No. It’s to make them self documenting, since those particular badges on our instance are based on 3^3, 3^4, 3^5, 3^6 etc, (i.e. because 9, 27, 81, 243 and higher are less readable when glancing at the query.)
If you’re basing yours on powers of 10, then simply use 10000, 20000, 30000 or whatever.
Yes, but
- Do you mean badges for one single topic?

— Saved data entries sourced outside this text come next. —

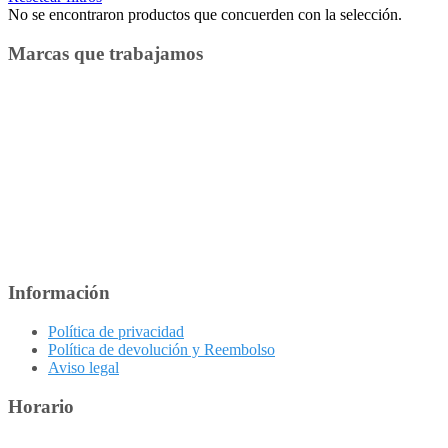
No se encontraron productos que concuerden con la selección.
Marcas que trabajamos
Información
Política de privacidad
Política de devolución y Reembolso
Aviso legal
Horario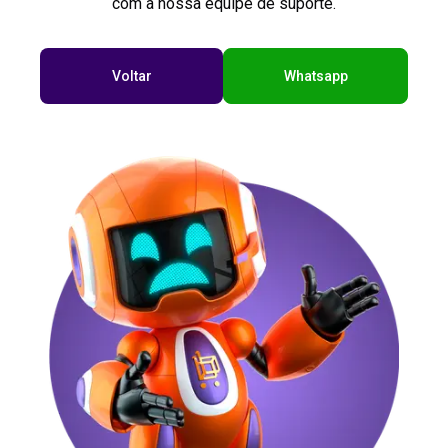
com a nossa equipe de suporte.
Voltar
Whatsapp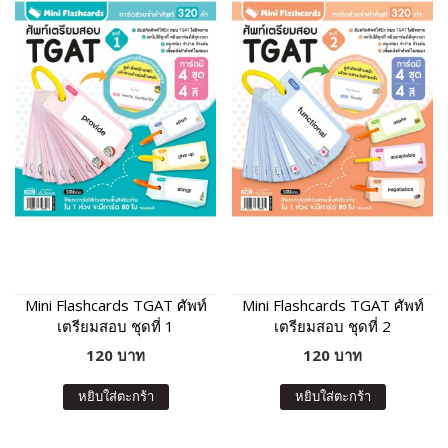
Mini Flashcards TGAT ศัพท์
Mini Flashcards TGAT ศัพท์
เตรียมสอบ ชุดที่ 1
เตรียมสอบ ชุดที่ 2
120 บาท
120 บาท
หยิบใส่ตะกร้า
หยิบใส่ตะกร้า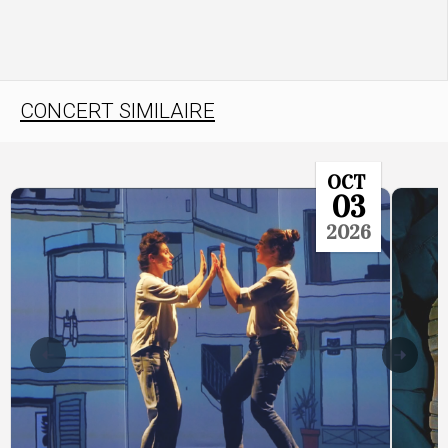
CONCERT SIMILAIRE
OCT
03
2026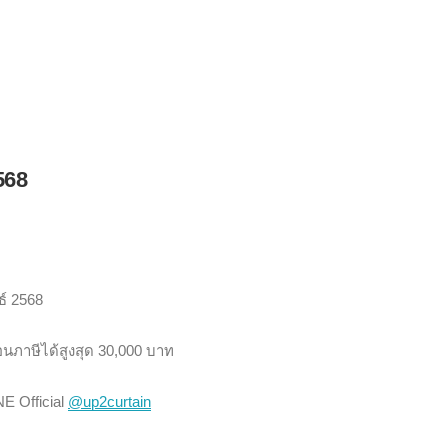
568
ธ์ 2568
่อนภาษีได้สูงสุด 30,000 บาท
NE Official
@up2curtain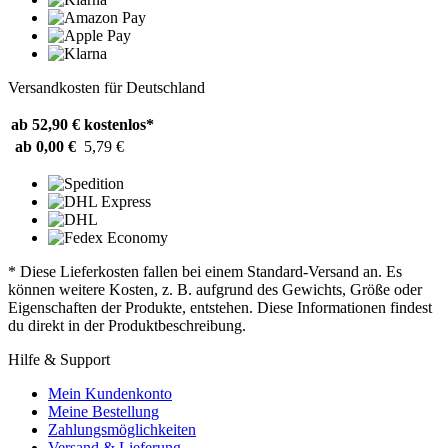
Versandkosten für Deutschland
ab 52,90 €
kostenlos*
ab 0,00 €
5,79 €
* Diese Lieferkosten fallen bei einem Standard-Versand an. Es
können weitere Kosten, z. B. aufgrund des Gewichts, Größe oder
Eigenschaften der Produkte, entstehen. Diese Informationen findest
du direkt in der Produktbeschreibung.
Hilfe & Support
Mein Kundenkonto
Meine Bestellung
Zahlungsmöglichkeiten
Versand & Lieferung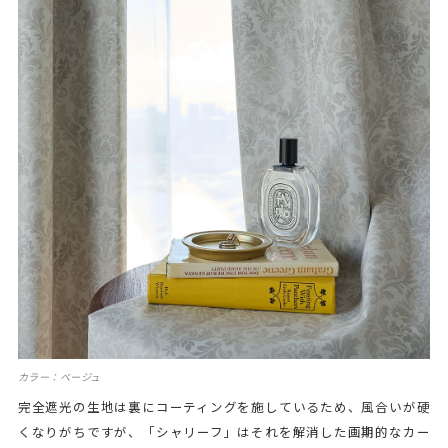
カラー：ベージュ
完全遮光の生地は裏にコーティングを施しているため、風合いが硬
くなりがちですが、「シャリーフ」はそれを解消した画期的なカー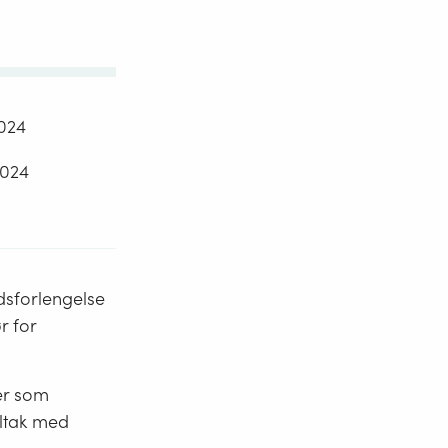
2024
2024
idsforlengelse
r for
ker som
ltak med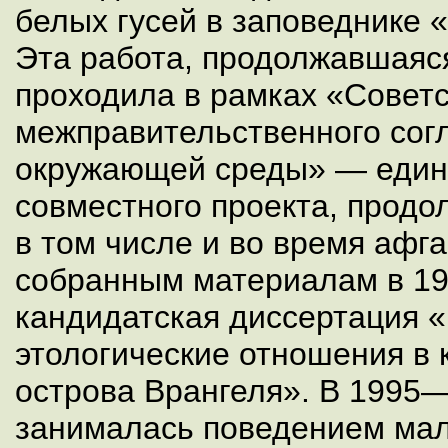
белых гусей в заповеднике 
Эта работа, продолжавшаяся 
проходила в рамках «Совет
межправительственного сог
окружающей среды» — един
совместного проекта, продо
в том числе и во время афг
собранным материалам в 19
кандидатская диссертация 
этологические отношения в 
острова Врангеля». В 1995—
занималась поведением мал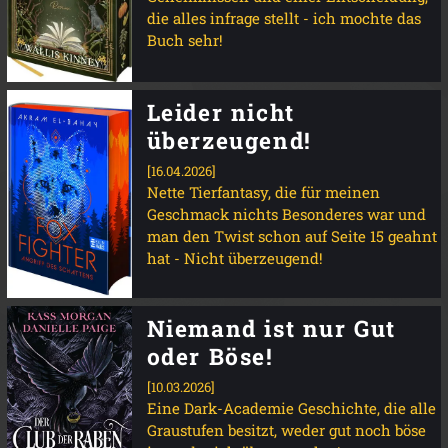
die alles infrage stellt - ich mochte das
Buch sehr!
Leider nicht
überzeugend!
[16.04.2026]
Nette Tierfantasy, die für meinen
Geschmack nichts Besonderes war und
man den Twist schon auf Seite 15 geahnt
hat - Nicht überzeugend!
Niemand ist nur Gut
oder Böse!
[10.03.2026]
Eine Dark-Academie Geschichte, die alle
Graustufen besitzt, weder gut noch böse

- All topics within a single category?
If the first, then that’s easy, the topic_id
is in post_timings
:
SELECT pt.user_id, count(*) c, CURRENT_DATE as granted_at
FROM post_timings pt
WHERE :backfill
AND topic_id=<TOPICNum>
GROUP BY pt.user_id
HAVING count(*) >= pow(3, 9) AND count(*) < pow(3, 10) /* Change the 9 and 10 (x and x+1) for the different badges */
ORDER BY c DESC
But you’d need a separate set of badges for each topic you want to count posts in.
If it’s the second - all topics within a category then you’re going to need to join against the topics
table to get the category_id
you’re looking for:
SELECT pt.user_id, count(*) c, CURRENT_DATE as granted_at
FROM post_timings pt
JOIN topics t on t.id=pt.topic_id
WHERE :backfill
AND t.category_id=<CATEGORYNum>
GROUP BY pt.user_id
HAVING count(*) >= pow(3, 9) AND count(*) < pow(3, 10) /* Change the 9 and 10 (x and x+1) for the different badges */
ORDER BY c DESC
Ditto for the above though - you’d need a separate set of badges for each category you want badges for (unless you do AND t.category_id in (<CATNO1>, <CATNO2>, <CATNO3>)
)
Note, however, that these queries are expensive in the time they take to execute. Run them at most once a day.